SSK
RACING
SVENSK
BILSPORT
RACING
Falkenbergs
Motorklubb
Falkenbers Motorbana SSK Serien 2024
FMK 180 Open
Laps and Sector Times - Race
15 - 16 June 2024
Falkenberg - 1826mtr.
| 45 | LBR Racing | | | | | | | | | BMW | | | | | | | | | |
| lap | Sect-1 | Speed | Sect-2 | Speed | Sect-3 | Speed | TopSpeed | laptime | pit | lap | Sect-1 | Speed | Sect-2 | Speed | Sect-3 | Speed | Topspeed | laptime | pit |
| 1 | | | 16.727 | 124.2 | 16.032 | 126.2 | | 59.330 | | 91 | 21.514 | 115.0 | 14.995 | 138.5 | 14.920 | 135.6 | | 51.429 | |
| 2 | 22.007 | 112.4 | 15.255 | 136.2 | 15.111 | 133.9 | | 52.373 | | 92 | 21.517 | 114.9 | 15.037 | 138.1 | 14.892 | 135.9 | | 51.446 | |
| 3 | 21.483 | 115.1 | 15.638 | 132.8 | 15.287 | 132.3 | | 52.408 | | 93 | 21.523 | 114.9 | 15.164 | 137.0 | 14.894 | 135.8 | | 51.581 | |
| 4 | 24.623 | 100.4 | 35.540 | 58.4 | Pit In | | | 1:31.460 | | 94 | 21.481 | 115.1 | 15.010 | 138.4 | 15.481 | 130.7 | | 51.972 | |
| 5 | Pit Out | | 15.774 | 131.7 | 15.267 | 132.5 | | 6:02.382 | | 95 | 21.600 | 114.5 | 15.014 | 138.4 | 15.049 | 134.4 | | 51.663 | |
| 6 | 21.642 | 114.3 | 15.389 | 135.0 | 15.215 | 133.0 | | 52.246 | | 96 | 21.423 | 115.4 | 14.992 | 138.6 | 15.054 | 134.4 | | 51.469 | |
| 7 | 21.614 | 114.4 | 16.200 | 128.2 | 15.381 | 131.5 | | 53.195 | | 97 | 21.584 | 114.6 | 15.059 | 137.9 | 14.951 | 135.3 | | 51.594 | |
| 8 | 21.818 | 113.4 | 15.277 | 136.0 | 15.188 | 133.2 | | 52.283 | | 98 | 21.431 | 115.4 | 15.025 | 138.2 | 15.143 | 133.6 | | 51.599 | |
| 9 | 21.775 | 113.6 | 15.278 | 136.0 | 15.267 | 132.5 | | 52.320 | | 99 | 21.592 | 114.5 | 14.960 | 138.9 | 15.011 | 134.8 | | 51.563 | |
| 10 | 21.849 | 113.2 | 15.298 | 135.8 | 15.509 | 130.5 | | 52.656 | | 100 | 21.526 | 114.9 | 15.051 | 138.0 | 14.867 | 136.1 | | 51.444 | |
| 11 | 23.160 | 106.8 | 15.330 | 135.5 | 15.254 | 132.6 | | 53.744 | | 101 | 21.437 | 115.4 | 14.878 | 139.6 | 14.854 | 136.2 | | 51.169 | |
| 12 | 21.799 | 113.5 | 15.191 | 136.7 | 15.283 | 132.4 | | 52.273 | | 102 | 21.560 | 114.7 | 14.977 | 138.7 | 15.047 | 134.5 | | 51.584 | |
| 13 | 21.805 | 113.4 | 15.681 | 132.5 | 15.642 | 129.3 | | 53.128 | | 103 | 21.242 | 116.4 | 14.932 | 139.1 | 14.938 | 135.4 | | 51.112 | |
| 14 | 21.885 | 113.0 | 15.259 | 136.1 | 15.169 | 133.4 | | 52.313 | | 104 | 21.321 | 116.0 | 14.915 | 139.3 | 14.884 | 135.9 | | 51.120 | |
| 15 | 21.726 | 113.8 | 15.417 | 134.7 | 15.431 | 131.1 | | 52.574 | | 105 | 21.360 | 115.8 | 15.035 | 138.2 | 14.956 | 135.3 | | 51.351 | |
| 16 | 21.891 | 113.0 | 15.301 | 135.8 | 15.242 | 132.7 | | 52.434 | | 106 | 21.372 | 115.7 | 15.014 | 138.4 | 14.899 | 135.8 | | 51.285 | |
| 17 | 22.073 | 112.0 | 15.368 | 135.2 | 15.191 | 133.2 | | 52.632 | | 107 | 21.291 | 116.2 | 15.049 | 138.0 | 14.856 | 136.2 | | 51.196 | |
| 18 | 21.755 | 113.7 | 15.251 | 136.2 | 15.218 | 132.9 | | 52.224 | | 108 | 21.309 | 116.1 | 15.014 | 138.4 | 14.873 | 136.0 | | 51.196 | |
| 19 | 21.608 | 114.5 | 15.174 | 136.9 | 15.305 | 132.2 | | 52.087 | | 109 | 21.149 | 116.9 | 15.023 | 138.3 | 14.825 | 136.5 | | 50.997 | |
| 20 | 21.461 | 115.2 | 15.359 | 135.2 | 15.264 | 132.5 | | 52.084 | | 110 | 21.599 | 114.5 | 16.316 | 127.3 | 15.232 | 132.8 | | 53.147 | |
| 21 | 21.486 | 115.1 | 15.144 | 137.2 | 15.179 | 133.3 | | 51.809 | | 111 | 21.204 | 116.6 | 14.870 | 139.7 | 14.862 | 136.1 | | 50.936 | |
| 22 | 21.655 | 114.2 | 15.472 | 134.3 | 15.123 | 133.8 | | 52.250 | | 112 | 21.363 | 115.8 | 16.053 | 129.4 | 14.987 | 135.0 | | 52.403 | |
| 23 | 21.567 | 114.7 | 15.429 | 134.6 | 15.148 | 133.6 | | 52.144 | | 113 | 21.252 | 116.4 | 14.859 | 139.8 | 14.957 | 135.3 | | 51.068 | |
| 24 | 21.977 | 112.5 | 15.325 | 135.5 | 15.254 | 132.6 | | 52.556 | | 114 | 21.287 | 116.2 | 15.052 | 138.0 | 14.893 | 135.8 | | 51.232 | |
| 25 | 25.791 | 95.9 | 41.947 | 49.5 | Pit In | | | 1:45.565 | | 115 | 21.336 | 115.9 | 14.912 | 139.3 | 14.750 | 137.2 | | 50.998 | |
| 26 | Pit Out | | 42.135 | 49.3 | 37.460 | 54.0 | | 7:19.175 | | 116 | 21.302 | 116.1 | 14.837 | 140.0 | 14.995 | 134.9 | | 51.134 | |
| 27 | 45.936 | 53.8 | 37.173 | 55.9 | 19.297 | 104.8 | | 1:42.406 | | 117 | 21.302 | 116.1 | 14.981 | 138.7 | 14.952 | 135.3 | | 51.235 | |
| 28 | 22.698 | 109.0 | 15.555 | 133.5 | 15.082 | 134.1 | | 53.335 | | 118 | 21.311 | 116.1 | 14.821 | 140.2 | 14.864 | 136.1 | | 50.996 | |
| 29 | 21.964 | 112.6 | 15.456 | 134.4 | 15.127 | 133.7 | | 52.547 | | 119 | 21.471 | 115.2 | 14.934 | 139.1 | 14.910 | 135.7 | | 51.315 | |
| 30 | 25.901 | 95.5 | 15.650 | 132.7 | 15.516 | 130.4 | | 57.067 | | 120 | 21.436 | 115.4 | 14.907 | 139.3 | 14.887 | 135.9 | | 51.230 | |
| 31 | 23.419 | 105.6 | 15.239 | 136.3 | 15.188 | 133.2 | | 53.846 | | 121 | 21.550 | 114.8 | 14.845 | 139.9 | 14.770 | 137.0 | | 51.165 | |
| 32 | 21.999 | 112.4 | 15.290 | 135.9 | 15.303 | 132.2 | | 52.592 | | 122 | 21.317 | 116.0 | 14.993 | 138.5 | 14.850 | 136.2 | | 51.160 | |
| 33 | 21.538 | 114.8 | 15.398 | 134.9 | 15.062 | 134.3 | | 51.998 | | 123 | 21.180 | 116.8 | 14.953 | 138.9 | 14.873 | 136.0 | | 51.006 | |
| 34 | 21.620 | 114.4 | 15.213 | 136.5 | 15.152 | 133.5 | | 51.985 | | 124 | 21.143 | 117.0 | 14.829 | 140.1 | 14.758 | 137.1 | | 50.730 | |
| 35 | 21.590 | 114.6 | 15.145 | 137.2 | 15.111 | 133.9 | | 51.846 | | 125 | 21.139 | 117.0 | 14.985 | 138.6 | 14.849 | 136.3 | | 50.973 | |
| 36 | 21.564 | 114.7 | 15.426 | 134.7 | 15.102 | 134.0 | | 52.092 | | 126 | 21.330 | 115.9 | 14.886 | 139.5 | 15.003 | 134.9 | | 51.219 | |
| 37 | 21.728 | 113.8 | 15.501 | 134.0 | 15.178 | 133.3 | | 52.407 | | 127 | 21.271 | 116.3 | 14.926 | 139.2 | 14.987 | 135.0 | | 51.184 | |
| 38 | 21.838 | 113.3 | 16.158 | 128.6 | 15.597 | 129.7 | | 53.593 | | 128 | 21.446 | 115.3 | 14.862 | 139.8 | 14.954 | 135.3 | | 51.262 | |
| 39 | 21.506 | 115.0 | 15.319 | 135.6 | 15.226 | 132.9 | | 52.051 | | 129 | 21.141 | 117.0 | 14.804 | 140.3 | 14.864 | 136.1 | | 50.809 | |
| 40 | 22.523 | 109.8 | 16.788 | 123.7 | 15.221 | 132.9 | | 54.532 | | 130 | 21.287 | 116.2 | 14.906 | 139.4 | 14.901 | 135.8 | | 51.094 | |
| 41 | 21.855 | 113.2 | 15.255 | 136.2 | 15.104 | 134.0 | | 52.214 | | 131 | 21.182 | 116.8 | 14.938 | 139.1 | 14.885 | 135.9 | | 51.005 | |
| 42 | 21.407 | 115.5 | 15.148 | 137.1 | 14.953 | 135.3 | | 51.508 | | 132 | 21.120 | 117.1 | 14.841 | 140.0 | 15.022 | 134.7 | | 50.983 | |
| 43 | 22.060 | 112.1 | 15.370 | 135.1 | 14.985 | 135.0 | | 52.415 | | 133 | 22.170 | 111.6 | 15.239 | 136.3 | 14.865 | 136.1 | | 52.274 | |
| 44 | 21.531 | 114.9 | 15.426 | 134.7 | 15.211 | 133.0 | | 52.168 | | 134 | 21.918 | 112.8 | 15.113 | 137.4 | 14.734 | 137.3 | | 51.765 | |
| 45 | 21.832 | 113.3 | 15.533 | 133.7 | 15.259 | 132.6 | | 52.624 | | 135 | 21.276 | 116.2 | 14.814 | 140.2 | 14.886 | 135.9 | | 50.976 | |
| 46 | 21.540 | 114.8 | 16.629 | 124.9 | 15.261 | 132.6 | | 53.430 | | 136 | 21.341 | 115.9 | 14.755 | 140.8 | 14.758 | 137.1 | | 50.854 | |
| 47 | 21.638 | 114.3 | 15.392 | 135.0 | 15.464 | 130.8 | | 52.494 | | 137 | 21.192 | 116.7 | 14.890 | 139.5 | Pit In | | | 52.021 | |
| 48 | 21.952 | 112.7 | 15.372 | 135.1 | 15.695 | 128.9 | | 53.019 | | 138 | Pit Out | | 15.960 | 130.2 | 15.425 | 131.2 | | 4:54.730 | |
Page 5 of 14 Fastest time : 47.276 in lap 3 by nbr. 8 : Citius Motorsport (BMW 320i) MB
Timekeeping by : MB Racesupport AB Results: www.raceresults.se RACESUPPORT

· · · ·

## Required action
In the listing above, find the line containing "4:54.730 | |" and the line containing "Page 5 of 14", then quote both, plus every line between them, exactly as written.

## Answer section
| 48 | 21.952 | 112.7 | 15.372 | 135.1 | 15.695 | 128.9 | | 53.019 | | 138 | Pit Out | | 15.960 | 130.2 | 15.425 | 131.2 | | 4:54.730 | |
Page 5 of 14 Fastest time : 47.276 in lap 3 by nbr. 8 : Citius Motorsport (BMW 320i) MB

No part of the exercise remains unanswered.